İlk defa Hieronymus tarafından önerilen şemaya göre kadınlar için üç liyakat katmanı vardı: Bekâretini koruyanlar hak ettiklerinin 100 katı, dullar 60 katı ve karılar 30 katı ile ödüllendirileceklerdi. Dulluk geçmiş kirlenmenin ağırlığıyla aşağı, gelecekti temizlenme ihtimali ile yukarıya çekilen bir yarı yoldu. Bu inanç kimilerine göre 15. yüzyıla kadar varlığını sürdürmüştür. Yaşlı kadınlar da çoğunlukla dullar kategorisinde değerlendiriliyordu.
Dul kadınlar Orta Çağ Avrupası’nda potansiyel tehlike olarak görülmüşlerdir. Kuzey Fransa’da özellikle genç dulların, köyün erkekleri tarafından bedava av sayıldığı kilise mahkemesi kayıtlarından anlaşılmaktadır. (mahkeme bu durumda bile kadınları ahlaksızlıkla suçlamıştır) Bu nedenle dullar erkek akrabaları ya da feodal beyler tarafından sürekli kontrol altında tutulmuşlar ve hemen yeniden evlenmeleri için baskı yapılmıştır.

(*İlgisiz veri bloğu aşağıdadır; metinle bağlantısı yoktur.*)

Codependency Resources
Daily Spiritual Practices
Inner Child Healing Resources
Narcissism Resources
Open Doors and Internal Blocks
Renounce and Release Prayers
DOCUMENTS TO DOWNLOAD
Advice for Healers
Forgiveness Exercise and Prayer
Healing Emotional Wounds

Tabii dul kadınların ev içindeki uyumu bozabilecek kalıplaşmış alışkanlıkları olduğu ve bunları yeni evliliğine taşıyacağı da unutulmuyor, erkekler bu konuda uyarılıyordu. Dul kadınların yeniden evlenmesinde kendi tercihlerine daha çok saygı gösteriliyordu. Dul kalan kadın bir zanaatkârın eşiyse genelde kalfalarından biriyle evleniyordu.
Bazı dullar babalarının evinde kalabiliyor ya da manastırda yaşamayı tercih edebiliyordu. Merovenj, Lombard, Anglosakson kralların dul eşleri manastıra çekilmeyi tercih etmişlerdi. Zengin kadınların manastıra çekilmesi erkek akrabalar tarafından istenen bir şey değildi çünkü kadın yeni hayatına başlarken ya yüklü bir bağış yapıyordu ya da tüm mal varlığını manastıra bağışlıyordu, erkek akrabalara bir şey kalmıyordu. Bu bağışı yapmak zorundaydı çünkü manastır yüksek mevkide bir dulu kabul ederken bağış talep ediyor ve miktarını bizzat kendisi belirliyordu.
Kadın dul kalırsa çeyiz onun elinde kalıyor, ondan da çocuklarına geçiyordu. Çeyiz kadının geleceği için güvenceydi. Roma ya da Cermen hukukunda dul kadın ailenin reisi olup, malların kontrolünü kazanabiliyor, çocuklarının da varisi olabiliyordu. Orta Çağ’a gelindiğinde ise bazen dul kadın, çocuklarının kendisiyle kalmaları için onların vasiliğini satın almak zorunda bile kalabiliyordu. Hatta kadınlara oğullarının eğitimini, ölen kocalarının aile ya da arkadaş çevresinden baba işlevi görecek birine emanet etmeleri isteniyordu.
12. ve 13. yüzyılda durum biraz daha iyileşti. Artık kadınlar miras alabiliyor, kocasının işini devam ettirebiliyor, oğullarının vesayeti altına girmiyor hatta onların vasisi olabiliyordu. 14. yüzyıla geldiğimizde ise dul kadınların haklarını kısıtlayan yasalar yeniden çıkarılmaya başlandı. Görüldüğü üzere Orta Çağ Avrupası’nda dulların durumu çalkantılıydı.